He said Homeland Security officials had told his department that Villarreal was a high-profile and wanted fugitive.

"We placed them in jail on money-laundering charges, seized the vehicle and the money, ICE came and picked them up from our jail and took them to Dallas and that's the last we've seen or heard of them," Smith said.

Villarreal and Botello posted bond, and on Feb. 6 were released into the custody of Homeland Security and ICE officers. They were taken to a Dallas detention center for deportation.

That's when the State Department intervened, according to Smith. He said Homeland Security officials called to tell him the federal diplomatic agency had ordered Villarreal and his wife released. 

Neither State Department nor ICE officials responded to FoxNews.com's request for comment.

Gohmert, who sits on the House Judiciary Immigration Policy and Enforcement Subcommittee, said he'll be calling for congressional hearings to look into who exactly ordered the fugitive's release.

Gohmert said he had been told that State Department officials released Villarreal because he entered the country on a valid U.S. visa, even though as an international fugitive, he should have been deported. Gohmert said he also wants to know why Villarreal was granted a visa days after posting $1 million bond following his arrest in Mexico. The visa Villarreal was granted was an EB-5, which is given to foreigners who invest at least $500,000 in a business venture.
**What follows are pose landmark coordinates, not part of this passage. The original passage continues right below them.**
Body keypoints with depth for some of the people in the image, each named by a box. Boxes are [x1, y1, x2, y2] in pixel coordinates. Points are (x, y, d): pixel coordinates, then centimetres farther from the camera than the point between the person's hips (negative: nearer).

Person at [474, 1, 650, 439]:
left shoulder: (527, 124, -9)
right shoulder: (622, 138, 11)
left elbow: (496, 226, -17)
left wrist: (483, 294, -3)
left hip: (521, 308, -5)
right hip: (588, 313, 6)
"We need to look at the visa program that allows foreigners to simply invest $500,000 in a venture and we give them a visa," he said. "This is allowing wealthy foreigners to buy a visa."

One day after ordering Villarreal's release, State Department officials referenced the Mexican warrant and asked for local authorities to re-arrest the couple. But by then, it was too late.

"Hopefully we can pursue the matter and get some answers," he said.

Smith said he was waiting to see what happens next. The suspects are supposed to appear at an as-yet unscheduled arraignment on the local charges.  Although they have hired attorneys, Smith said he has his doubts that they will appear.

"If I was a betting man, I'd say no," Smith said.